You are on page 1of 1

About the Author

Over the course of nearly six decades, William Eggleston has established a singular pictorial style
that deftly combines vernacular subject matter with an innate and sophisticated understanding of
color, form, and composition. His photographs transform the ordinary into distinctive, poetic images
that eschew fixed meaning. His 1976 solo exhibition at The Museum of Modern Art, New York,
curated by John Szarkowski, marked one of the first presentations of color photography at the
museum. Although initially criticized for its unfamiliar approach, the show and its accompanying
catalogue, William Eggleston's Guide, heralded an important moment in the medium’s acceptance
within the art-historical canon, and it solidified the artist’s position as one of its foremost practitioners
to date. Eggleston’s work continues to exert an influence on contemporary visual culture at large.

Rachel Kushner is the author of the novels The Mars Room, The Flamethrowers, and Telex from
Cuba, as well as a book of short stories, The Strange Case of Rachel K. Her most recent book, The
Hard Crowd, offers twenty years of essays on politics, art, and culture. She is a Guggenheim
Foundation Fellow and the recipient of the Harold D. Vursell Memorial Award from the American
Academy of Arts and Letters. She has won the Prix Médicis and been a finalist for the Booker Prize
and the National Book Critics Circle Award, and was twice a finalist for the National Book Award in
Fiction. Her books have been translated into twenty-six languages. Her fiction has appeared in The
New Yorker, The Paris Review, and Harper’s Magazine, and her essays in Artforum, Bookforum,
and The New York Times Magazine. She lives in Los Angeles.

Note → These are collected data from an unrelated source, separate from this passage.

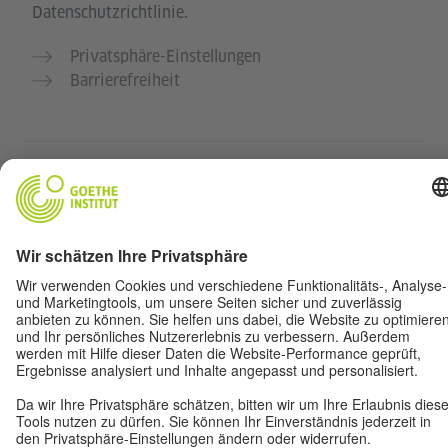
Datenschutzrichtlinie.
Privatsphäre-Einstellungen
Barrierefreiheit
© Goethe-Institut 2026
Impressum
Datenschutz
Nutzungsbedingungen
Vertrag widerrufen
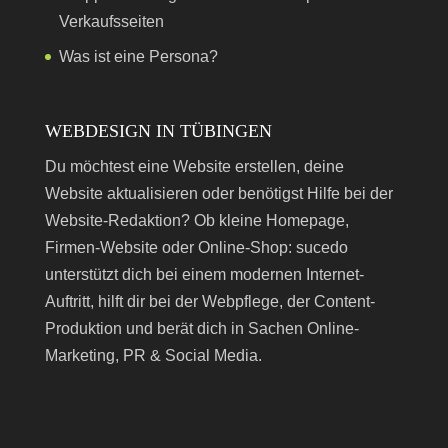
Verkaufsseiten
Was ist eine Persona?
WEBDESIGN IN TÜBINGEN
Du möchtest eine Website erstellen, deine
Website aktualisieren oder benötigst Hilfe bei der
Website-Redaktion? Ob kleine Homepage,
Firmen-Website oder Online-Shop: sucedo
unterstützt dich bei einem modernen Internet-
Auftritt, hilft dir bei der Webpflege, der Content-
Produktion und berät dich in Sachen Online-
Marketing, PR & Social Media.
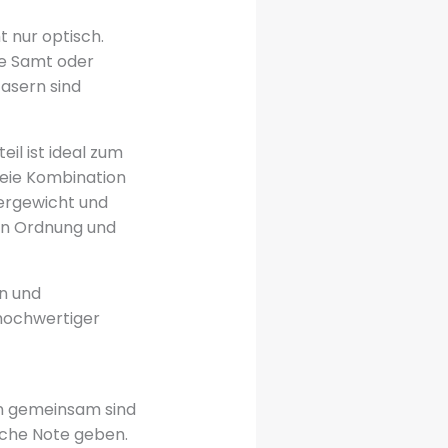
 nur optisch.
ie Samt oder
fasern sind
eil ist ideal zum
reie Kombination
pergewicht und
en Ordnung und
n und
hochwertiger
len gemeinsam sind
iche Note geben.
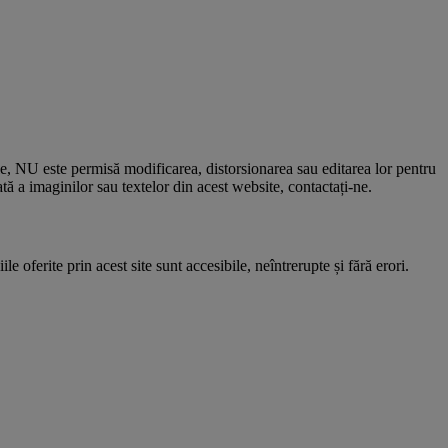
le, NU este permisă modificarea, distorsionarea sau editarea lor pentru
 a imaginilor sau textelor din acest website, contactați-ne.
e oferite prin acest site sunt accesibile, neîntrerupte și fără erori.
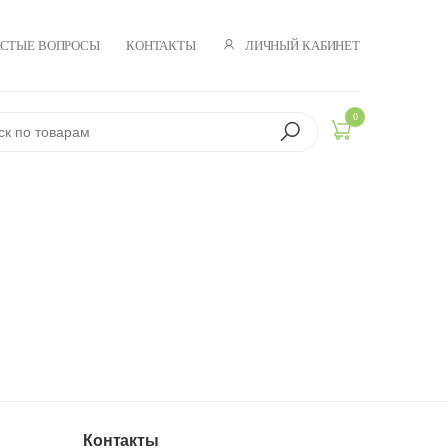
ЛИЧНЫЙ КАБИНЕТ
АСТЫЕ ВОПРОСЫ
КОНТАКТЫ
0
Контакты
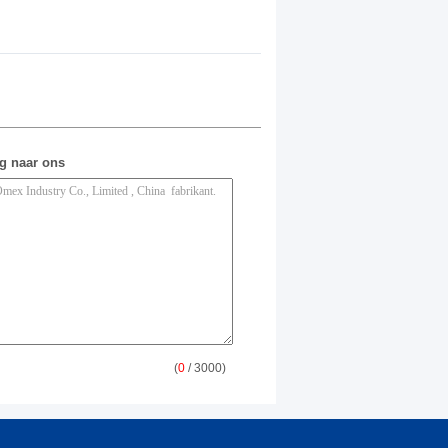
ag naar ons
(
0
/ 3000)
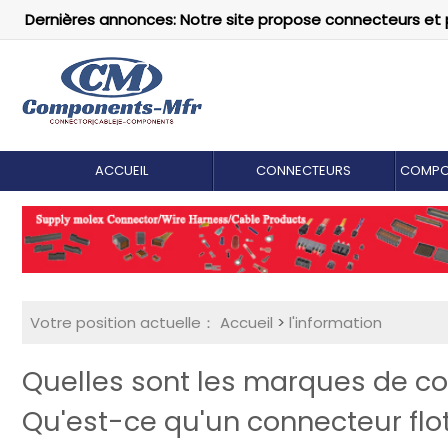
Dernières annonces: Notre site propose connecteurs et 
ACCUEIL
CONNECTEURS
COMPO
Votre position actuelle：
Accueil
>
l'information
Quelles sont les marques de co
Qu'est-ce qu'un connecteur flot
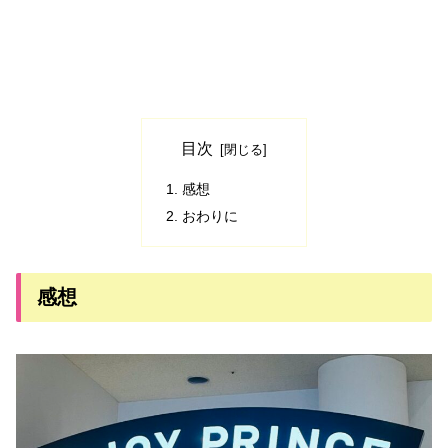
目次
感想
おわりに
感想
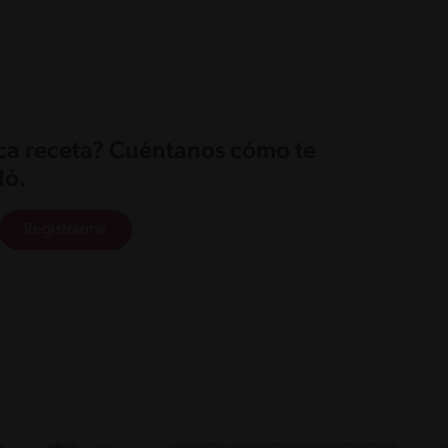
ica receta? Cuéntanos cómo te
ó.
Registrarme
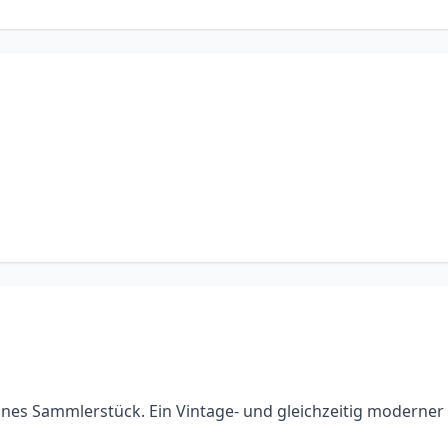
chönes Sammlerstück. Ein Vintage- und gleichzeitig moderne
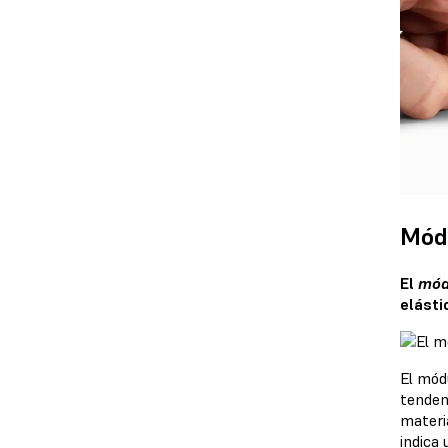
Módu
El
mód
elásti
El módu
tenden
materi
indica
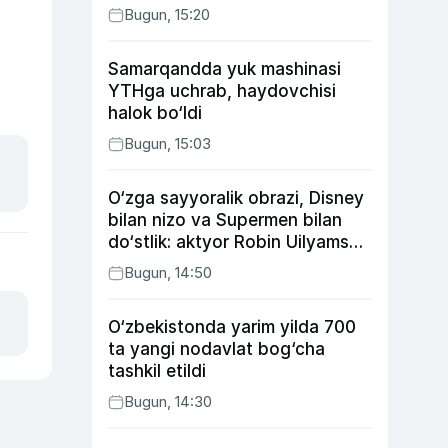
Bugun, 15:20
Samarqandda yuk mashinasi
YTHga uchrab, haydovchisi
halok bo‘ldi
Bugun, 15:03
O‘zga sayyoralik obrazi, Disney
bilan nizo va Supermen bilan
do‘stlik: aktyor Robin Uilyams
haqida ko‘pchilik bilmaydigan
Bugun, 14:50
faktlar
O‘zbekistonda yarim yilda 700
ta yangi nodavlat bog‘cha
tashkil etildi
Bugun, 14:30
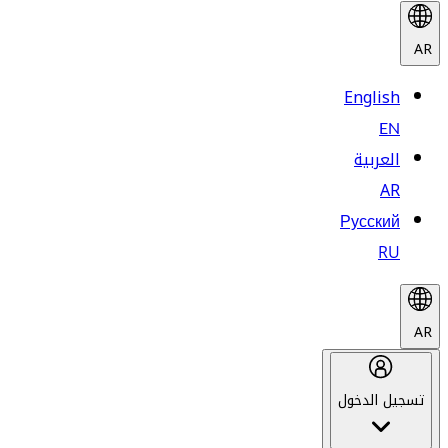
AR
English
EN
العربية
AR
Русский
RU
AR
تسجيل الدخول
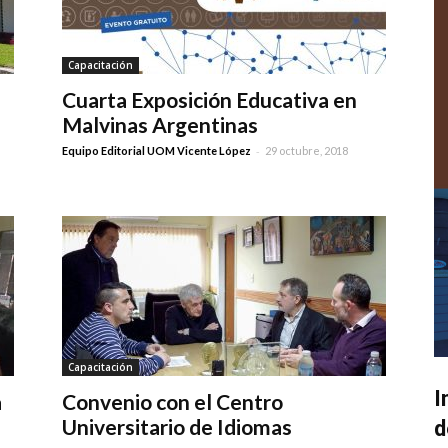
Capacitación
Cuarta Exposición Educativa en
Malvinas Argentinas
-
Equipo Editorial UOM Vicente López
29 octubre, 2018
Capacitación
I
a
Convenio con el Centro
Universitario de Idiomas
d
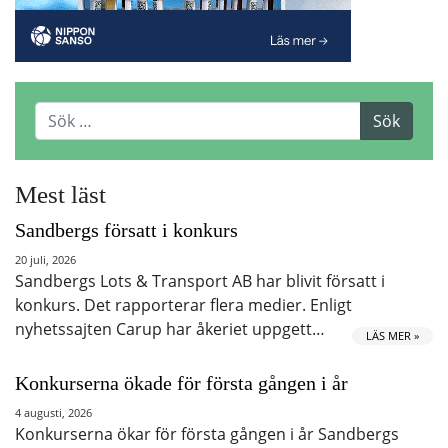
Mest läst
Sandbergs försatt i konkurs
20 juli, 2026
Sandbergs Lots & Transport AB har blivit försatt i
konkurs. Det rapporterar flera medier. Enligt
nyhetssajten Carup har åkeriet uppgett…
LÄS MER »
Konkurserna ökade för första gången i år
4 augusti, 2026
Konkurserna ökar för första gången i år Sandbergs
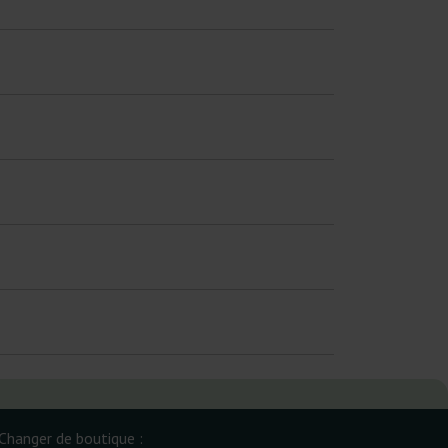
Changer de boutique :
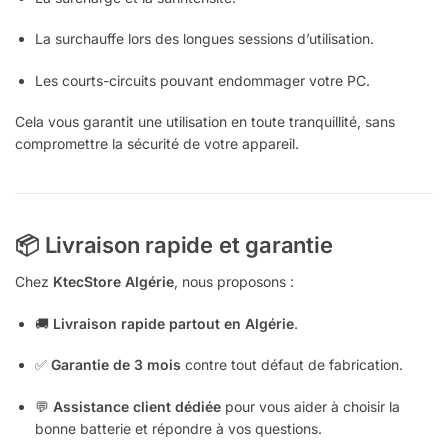
La surchauffe lors des longues sessions d’utilisation.
Les courts-circuits pouvant endommager votre PC.
Cela vous garantit une utilisation en toute tranquillité, sans
compromettre la sécurité de votre appareil.
📦 Livraison rapide et garantie
Chez
KtecStore Algérie
, nous proposons :
🚚
Livraison rapide partout en Algérie
.
✅
Garantie de 3 mois
contre tout défaut de fabrication.
💬
Assistance client dédiée
pour vous aider à choisir la
bonne batterie et répondre à vos questions.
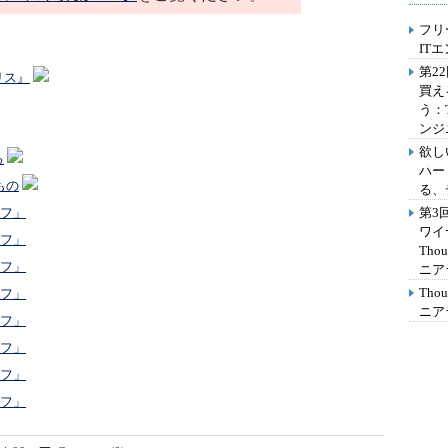
フリ
IT
第2
リス』
買え
う：
ンジ
欲し
る
ハー
もの
る、
第3
イフ」
ワイ
イフ」
Th
イフ」
ニア
Th
イフ」
ニア
イフ」
イフ」
イフ」
イフ」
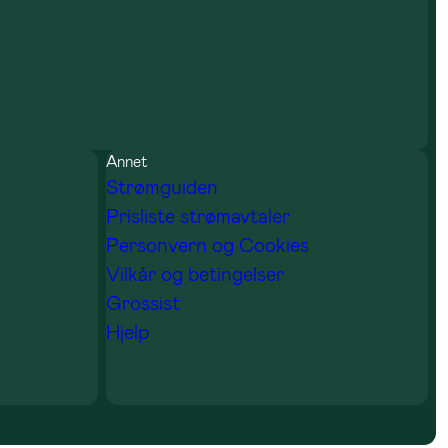
Annet
Strømguiden
Prisliste strømavtaler
Personvern og Cookies
Vilkår og betingelser
Grossist
Hjelp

Robert Slifkin is a professor of fine arts at the Institute of Fine Arts, New York University, where he
teaches classes on modern and contemporary art and photography. He is the author of The New
Monuments and the End of Man: U.S. Sculpture Between War and Peace, 1945–1975 and Out of
Time: Philip Guston and the Refiguration of Postwar American Art, which was awarded the Phillips
Book Prize. His essays and reviews have appeared in such journals as American Art, Artforum, The
Art Bulletin, Art Journal, Burlington Magazine, October, Oxford Art Journal, and Racquet.